Chanyeol bawa wajahnya mendekat ke arah telinga si perempuan, "Ini TMI sih, tapi baju lo basah dan daleman lo keliatan, Cil."

Wendy tersentak, namun tak berusaha berontak. "Bajingan." lirihnya.

 🍒

Malamnya, Chanyeol berusaha membujuk Wendy agar keluar dari kamar setelah keributan yang mereka ciptakan tadi saing.

"Ayo keluar. Lo juga belum makan, 'kan?"

Masih belum terdengar sahutan dari dalam. 

Chanyeol menghela napasnya, "Kalo lo gak mau keluar, gue yang masuk, nih?"

"GAK USAH MACAM-MACAM!"

Chanyeol tertawa mendengarnya. "Makanya keluar." tangannya kembali menggedor pintu, "Kita cuma dua hari disini. Kalo ngambeknya kelamaan, sia-sia liburan kita nanti."

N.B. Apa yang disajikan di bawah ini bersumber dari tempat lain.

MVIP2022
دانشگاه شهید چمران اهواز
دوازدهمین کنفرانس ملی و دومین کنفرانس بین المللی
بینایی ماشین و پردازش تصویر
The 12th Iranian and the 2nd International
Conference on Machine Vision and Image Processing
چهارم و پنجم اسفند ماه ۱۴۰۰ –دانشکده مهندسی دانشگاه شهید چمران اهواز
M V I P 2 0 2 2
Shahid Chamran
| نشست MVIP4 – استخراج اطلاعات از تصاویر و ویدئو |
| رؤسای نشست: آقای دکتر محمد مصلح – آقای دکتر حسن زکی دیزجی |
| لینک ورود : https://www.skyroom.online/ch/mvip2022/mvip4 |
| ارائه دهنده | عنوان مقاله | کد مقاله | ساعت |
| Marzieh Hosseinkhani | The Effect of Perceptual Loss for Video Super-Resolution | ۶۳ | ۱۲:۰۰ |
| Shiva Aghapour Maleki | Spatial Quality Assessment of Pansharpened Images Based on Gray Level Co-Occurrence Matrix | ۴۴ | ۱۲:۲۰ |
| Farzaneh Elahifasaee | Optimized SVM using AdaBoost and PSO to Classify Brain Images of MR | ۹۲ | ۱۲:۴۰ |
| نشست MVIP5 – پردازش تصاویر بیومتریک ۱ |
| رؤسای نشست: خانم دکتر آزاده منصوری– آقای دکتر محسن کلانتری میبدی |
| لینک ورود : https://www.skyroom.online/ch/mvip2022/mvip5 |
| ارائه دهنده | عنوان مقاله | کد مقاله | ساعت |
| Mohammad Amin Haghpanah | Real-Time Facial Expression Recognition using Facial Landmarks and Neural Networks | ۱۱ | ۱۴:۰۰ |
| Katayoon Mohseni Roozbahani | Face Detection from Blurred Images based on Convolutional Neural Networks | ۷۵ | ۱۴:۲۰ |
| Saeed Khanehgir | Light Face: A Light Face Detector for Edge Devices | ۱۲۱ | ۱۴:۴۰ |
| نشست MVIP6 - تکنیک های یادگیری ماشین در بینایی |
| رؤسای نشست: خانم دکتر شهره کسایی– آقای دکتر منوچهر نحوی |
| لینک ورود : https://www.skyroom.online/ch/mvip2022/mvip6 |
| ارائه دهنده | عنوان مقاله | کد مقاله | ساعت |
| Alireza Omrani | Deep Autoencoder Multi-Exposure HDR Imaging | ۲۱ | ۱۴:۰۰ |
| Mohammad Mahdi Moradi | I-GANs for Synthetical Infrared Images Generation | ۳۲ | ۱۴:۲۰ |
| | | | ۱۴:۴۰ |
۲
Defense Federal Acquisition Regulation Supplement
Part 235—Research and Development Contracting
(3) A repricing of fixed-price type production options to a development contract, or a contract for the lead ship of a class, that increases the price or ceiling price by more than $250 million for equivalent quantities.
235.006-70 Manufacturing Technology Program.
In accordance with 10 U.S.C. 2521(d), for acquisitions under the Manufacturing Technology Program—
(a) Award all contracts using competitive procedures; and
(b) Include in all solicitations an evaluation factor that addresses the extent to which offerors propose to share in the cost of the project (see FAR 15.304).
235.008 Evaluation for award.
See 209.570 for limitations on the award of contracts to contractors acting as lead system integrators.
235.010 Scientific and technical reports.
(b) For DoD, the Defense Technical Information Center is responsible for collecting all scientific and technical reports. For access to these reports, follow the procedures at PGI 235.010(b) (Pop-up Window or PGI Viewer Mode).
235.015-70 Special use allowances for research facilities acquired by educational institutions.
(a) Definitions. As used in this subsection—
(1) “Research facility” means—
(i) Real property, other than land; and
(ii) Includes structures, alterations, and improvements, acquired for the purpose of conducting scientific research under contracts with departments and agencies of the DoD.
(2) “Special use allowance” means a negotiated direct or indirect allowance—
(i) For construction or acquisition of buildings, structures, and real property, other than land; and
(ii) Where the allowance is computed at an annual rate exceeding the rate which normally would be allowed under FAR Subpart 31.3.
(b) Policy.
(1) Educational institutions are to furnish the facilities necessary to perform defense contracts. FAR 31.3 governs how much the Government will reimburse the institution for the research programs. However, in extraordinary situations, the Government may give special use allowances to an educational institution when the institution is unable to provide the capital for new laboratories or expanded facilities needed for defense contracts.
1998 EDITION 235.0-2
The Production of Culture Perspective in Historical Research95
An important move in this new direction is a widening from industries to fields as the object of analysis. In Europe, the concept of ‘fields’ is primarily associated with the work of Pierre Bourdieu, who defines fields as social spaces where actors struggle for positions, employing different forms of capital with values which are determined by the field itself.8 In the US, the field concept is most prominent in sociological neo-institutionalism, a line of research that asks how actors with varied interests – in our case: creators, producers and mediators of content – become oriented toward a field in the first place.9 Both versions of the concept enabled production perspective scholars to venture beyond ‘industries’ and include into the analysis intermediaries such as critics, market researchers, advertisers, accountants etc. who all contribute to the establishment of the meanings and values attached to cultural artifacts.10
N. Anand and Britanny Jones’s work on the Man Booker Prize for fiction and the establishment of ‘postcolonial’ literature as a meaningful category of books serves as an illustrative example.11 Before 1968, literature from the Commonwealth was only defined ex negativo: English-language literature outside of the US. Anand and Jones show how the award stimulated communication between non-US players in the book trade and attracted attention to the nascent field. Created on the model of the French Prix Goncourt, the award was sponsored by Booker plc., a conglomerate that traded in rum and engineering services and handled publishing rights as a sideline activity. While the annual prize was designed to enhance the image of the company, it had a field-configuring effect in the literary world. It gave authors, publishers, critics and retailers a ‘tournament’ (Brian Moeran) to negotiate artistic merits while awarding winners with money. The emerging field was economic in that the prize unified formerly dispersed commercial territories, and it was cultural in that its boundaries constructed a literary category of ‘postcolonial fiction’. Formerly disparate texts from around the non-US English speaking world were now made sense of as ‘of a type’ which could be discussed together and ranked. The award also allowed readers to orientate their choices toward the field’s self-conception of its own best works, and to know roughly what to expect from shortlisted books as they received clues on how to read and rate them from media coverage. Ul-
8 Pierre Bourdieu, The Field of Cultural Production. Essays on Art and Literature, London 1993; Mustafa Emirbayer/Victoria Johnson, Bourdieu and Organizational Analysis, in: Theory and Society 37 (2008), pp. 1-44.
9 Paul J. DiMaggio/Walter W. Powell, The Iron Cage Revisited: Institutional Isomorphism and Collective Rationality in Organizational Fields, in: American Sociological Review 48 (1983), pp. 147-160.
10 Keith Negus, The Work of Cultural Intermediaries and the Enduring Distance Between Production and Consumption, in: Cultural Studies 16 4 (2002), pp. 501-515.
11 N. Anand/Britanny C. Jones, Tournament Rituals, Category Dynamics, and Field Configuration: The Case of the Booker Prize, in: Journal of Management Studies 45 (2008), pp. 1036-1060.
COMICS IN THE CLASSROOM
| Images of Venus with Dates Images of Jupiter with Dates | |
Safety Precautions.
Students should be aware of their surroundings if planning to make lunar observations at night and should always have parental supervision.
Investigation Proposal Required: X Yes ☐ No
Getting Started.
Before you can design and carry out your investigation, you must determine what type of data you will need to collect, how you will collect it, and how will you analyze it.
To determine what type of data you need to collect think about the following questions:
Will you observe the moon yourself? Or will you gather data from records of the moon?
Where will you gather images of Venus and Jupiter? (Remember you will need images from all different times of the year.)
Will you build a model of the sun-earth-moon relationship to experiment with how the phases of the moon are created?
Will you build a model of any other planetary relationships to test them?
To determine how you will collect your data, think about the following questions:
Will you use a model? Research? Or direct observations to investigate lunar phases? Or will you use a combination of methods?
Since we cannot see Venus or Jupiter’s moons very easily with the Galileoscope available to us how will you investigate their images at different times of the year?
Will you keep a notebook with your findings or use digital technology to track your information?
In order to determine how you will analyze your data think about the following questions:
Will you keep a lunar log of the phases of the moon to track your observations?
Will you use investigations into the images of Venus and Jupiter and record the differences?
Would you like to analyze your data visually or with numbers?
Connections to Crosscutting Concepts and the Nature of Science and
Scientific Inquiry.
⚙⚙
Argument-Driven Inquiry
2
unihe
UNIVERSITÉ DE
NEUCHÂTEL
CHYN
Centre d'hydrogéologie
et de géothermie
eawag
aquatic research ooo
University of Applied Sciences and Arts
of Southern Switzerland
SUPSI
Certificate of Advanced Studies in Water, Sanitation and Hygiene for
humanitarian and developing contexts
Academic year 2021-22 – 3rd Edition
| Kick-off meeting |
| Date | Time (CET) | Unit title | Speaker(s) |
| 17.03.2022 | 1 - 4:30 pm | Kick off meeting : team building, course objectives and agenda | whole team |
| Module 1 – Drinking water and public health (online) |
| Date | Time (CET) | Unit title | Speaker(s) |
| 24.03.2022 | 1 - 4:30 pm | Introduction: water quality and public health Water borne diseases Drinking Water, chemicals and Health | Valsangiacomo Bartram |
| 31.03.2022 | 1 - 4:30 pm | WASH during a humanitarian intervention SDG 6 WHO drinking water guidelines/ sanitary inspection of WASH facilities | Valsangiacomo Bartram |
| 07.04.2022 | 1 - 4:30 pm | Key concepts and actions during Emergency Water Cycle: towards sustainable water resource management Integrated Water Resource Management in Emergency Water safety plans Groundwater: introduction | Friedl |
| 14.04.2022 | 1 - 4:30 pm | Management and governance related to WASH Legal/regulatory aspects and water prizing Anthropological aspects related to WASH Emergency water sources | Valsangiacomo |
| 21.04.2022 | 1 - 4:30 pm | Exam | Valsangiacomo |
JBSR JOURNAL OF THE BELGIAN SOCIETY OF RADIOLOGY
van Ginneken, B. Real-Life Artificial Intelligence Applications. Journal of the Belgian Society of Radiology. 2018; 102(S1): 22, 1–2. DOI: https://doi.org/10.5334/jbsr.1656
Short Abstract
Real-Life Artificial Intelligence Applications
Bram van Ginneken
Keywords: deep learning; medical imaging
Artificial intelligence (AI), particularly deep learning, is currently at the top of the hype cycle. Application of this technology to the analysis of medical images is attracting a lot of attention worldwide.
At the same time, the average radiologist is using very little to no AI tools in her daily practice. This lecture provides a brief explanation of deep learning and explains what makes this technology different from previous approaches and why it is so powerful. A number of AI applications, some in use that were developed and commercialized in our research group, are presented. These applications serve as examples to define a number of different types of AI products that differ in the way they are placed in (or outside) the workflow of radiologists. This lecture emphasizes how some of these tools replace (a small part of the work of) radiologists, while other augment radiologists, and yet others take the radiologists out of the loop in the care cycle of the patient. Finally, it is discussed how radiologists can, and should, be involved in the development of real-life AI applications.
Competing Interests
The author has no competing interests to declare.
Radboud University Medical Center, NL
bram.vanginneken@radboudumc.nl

Dibukalah pintu tersebut dengan suara yang cukup keras, ditambah dengan ekspresi kesal yang masih setia terpasang di wajah perempuan setinggi bahu Chanyeol yang menyorot tak suka padanya.

"Gue benci sama lo!"

Chanyeol mengangguk, "Terserah. Mau lo benci ataupun cinta sama gue, yang penting lo makan dulu." ditariknya lengan si perempuan menuju tempat yang sudah ia siapkan.

"TADA!" seru si lelaki tiang sok asik.

Tidak. Bukannya Wendy tidak terpukau dengan situasi dan suasana yang telah berusaha Chanyeol siapkan. Namun rasa kesalnya pada lelaki yang kini menyengir lebar ke arahnya benar-benar belum menghilang.

Merasa tak akan mendapat respon lebih atas usahanya, Chanyeol kembali menarik lengan perempuan itu untuk duduk di kursi yang telah disiapkan kemudian mengambil posisi duduk di seberangnya.

"Pinjem tangan lo."

Chanyeol menghela napas, "Pinjem bentar!" ditariknya paksa tangan Wendy untuk digenggam.

"Oke, gue minta maaf—dengerin dulu!" serunya cepat ketika Wendy berusaha melepaskan genggamannya. "Maaf karena seharian ini bikin lo kesel, bahkan sampe nangis juga. Tapi gue suka liat lo ngambek, kayak sekarang." kalimat panjang itu diakhiri dengan cengiran lebar khas seorang Chanyeol.

"Jadi, sebagai wujud permintaan maaf, gue siapin ini semua buat lo. Gimana?"

Wendy mengangguk, "Keliatannya enak!" matanya fokus menatap berbagai sajian yang ada di meja. Sedangkan Chanyeol yang mendapat respon begitu setelah kalimat panjangnya hanya mampu menggelengkan kepala.

"Buang waktu banget gue act in romantic way ke lo, Cil." lelaki itu memilih menyandarkan punggungnya pada sandaran kursi, fokus menatap ke arah Wendy yang mulai menikmati makanan yang dihidangkan.

"Makan yang banyak ya, Cil. Kapan lagi coba gue bisa kasih lo makan sebanyak ini." Chanyeol berucap bangga yang dibalas Wendy dengan anggukan.

"Thanks, Chan!"

Chanyeol menggeleng. "No need."

"Justru gue yang makasih karena lo udah jadi temen gue lima tahun belakangan. Kita sering ribut, berantem, tapi ujungnya bakal balik lagi. Dan yang paling penting, makasih karena udah ada di sisi gue waktu gue lagi galau-galaunya. Makasih banyak ya, Cil!"

Wendy mengangguk, "Lo jelek soalnya kalo sedih, makanya gue temenin biar gak berbuat yang aneh-aneh."

Chanyeol tetawa mendengarnya. "Terserahlah!" 

Yang jelas, Chanyeol berterimakasih kepada Wendy. Temannya, sahabatnya, musuhnya, juga orang yang selalu berusaha membuatnya tertawa bahkan hanya dengan menunjukkan ekspresi kesalnya.

Karena setiap kali mereka menghabiskan waktu bersama, Chanyeol selalu menghargainya, sama seperti sekarang.  

"May our friendship—relationship will be last for a long time ya, Cil."

"Iya Chanyeol, iya."

FIN.
 
p.s. Happy (belated) Birthday Park Chanyeol!